How to complete this task> Look through the listing below, and wherever a line has the string "linejoin", pull it out.

Given data>

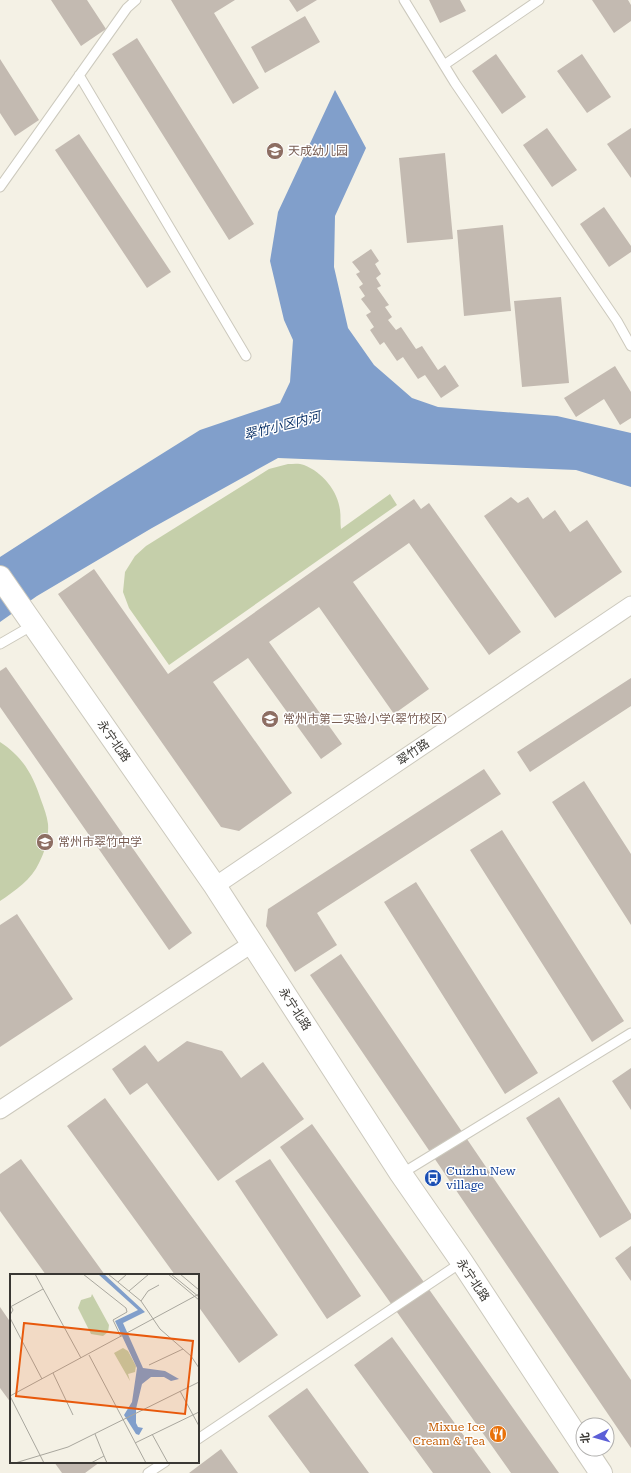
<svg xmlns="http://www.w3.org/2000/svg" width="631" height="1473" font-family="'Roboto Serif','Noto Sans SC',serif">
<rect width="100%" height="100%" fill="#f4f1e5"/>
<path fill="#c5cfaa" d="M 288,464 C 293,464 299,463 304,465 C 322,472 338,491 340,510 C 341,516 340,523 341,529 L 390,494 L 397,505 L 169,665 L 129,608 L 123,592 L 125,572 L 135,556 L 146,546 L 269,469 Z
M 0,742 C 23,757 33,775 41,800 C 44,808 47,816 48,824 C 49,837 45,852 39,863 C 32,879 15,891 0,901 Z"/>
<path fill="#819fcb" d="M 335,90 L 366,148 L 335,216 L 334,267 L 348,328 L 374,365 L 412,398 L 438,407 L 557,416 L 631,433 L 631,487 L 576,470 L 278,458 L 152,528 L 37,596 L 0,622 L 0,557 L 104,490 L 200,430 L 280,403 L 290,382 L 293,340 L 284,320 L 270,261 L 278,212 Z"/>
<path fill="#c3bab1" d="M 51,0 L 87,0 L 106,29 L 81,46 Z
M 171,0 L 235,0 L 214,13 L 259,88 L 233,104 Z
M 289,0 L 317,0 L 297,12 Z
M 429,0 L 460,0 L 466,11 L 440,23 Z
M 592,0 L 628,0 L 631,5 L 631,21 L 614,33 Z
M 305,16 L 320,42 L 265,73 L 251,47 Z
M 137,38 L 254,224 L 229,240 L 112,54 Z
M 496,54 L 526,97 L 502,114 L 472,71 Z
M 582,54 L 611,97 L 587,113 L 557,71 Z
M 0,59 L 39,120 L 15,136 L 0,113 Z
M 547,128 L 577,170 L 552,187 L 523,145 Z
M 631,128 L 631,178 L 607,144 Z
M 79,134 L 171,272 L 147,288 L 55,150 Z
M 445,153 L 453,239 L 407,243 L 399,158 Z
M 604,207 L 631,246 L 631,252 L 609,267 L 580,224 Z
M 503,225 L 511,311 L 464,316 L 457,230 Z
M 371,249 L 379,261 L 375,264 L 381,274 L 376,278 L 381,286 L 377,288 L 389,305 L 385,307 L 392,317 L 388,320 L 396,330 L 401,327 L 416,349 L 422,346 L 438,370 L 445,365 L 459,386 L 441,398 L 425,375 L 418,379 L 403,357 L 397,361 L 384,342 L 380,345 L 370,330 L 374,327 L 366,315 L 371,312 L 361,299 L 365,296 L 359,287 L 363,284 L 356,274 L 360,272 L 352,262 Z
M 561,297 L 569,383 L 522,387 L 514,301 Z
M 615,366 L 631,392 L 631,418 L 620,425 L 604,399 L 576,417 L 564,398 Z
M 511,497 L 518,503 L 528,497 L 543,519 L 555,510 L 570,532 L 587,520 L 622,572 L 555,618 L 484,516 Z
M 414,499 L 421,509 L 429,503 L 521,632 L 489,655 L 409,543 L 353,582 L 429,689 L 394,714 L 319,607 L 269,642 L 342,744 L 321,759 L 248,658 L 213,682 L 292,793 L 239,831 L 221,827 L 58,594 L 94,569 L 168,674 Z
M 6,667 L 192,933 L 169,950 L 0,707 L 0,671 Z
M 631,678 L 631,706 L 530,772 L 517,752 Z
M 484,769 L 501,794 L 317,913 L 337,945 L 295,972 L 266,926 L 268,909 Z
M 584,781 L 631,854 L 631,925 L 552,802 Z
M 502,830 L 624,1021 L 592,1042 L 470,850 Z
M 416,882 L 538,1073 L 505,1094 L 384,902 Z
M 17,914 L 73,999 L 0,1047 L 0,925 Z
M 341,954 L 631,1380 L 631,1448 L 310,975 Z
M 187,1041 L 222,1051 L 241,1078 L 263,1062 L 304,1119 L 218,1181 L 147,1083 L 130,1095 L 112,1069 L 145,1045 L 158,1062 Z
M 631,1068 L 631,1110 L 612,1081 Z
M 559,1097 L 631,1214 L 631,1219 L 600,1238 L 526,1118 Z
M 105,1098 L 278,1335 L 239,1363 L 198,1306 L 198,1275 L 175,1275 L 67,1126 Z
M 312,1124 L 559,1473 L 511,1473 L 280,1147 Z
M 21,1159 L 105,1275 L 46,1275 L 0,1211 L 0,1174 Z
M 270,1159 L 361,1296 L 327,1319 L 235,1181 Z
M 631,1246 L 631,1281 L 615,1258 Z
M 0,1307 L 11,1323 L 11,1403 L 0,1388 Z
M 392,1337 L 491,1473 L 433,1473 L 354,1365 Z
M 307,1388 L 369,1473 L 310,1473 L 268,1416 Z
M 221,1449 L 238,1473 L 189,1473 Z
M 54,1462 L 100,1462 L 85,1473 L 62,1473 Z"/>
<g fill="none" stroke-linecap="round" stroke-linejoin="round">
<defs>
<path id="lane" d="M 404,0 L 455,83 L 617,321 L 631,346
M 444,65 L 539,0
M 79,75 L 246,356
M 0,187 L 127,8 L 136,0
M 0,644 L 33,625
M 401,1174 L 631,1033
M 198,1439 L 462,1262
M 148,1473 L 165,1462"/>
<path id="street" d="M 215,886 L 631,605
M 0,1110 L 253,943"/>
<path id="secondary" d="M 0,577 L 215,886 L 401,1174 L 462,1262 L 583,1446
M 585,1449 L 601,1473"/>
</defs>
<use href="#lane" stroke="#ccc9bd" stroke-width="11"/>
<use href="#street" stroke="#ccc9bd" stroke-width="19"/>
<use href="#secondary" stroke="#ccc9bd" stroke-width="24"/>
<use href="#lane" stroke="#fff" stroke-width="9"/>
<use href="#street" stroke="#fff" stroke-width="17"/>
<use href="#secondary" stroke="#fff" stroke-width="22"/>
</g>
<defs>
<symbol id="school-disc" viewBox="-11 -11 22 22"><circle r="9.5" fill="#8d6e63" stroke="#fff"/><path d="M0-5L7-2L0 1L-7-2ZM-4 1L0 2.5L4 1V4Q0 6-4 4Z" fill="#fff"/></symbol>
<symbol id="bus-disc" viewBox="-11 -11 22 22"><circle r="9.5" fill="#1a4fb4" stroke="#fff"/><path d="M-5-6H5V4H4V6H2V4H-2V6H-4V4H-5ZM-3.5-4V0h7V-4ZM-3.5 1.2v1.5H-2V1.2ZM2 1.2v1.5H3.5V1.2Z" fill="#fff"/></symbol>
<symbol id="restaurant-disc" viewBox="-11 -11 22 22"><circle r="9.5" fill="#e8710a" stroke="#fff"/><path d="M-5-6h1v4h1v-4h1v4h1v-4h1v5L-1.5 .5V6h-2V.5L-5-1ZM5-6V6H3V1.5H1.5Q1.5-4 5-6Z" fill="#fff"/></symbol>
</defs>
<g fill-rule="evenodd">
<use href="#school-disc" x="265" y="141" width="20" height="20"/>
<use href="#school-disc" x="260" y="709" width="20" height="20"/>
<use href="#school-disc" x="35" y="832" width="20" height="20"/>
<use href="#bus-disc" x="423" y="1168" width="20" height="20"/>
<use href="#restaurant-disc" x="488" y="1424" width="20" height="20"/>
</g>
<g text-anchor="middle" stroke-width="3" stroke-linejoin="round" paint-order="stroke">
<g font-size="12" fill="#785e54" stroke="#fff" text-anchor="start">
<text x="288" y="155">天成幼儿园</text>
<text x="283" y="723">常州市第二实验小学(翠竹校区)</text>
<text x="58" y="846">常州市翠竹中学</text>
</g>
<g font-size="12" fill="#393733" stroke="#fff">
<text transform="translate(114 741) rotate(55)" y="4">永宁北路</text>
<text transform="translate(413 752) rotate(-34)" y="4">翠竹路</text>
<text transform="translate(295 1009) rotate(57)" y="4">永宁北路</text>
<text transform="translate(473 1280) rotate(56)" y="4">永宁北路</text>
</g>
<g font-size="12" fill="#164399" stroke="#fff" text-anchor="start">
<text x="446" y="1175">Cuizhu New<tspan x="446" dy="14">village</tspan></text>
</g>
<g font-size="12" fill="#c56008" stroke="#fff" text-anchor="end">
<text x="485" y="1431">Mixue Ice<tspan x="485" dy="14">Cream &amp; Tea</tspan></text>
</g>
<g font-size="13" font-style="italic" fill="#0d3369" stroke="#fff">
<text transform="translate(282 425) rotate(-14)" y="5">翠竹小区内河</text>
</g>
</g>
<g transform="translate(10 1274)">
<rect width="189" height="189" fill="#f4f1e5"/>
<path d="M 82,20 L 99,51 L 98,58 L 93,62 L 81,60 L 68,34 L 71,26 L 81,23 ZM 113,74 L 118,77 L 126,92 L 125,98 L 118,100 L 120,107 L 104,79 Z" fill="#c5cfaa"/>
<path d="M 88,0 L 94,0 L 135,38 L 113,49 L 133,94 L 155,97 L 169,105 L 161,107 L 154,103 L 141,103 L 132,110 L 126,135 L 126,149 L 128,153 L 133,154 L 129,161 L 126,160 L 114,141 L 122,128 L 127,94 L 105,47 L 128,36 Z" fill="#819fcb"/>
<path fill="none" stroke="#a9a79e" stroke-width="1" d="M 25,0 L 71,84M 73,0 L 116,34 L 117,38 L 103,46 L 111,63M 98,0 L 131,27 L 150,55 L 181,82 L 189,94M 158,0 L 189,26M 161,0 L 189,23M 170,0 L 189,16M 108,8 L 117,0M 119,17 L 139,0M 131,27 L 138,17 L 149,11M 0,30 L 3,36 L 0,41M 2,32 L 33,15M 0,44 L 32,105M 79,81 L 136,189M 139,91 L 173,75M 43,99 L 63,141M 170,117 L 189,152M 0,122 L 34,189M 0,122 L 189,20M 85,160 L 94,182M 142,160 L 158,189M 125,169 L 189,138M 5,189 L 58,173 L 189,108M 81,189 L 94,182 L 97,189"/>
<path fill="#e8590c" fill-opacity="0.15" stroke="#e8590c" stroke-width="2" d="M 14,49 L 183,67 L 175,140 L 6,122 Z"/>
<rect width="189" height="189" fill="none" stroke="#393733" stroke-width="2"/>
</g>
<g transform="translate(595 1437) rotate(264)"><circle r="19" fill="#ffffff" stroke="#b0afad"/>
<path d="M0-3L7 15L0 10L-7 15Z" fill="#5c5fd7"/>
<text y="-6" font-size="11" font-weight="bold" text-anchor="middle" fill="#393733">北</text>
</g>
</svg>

Completed task>
<g fill="none" stroke-linecap="round" stroke-linejoin="round">
<g text-anchor="middle" stroke-width="3" stroke-linejoin="round" paint-order="stroke">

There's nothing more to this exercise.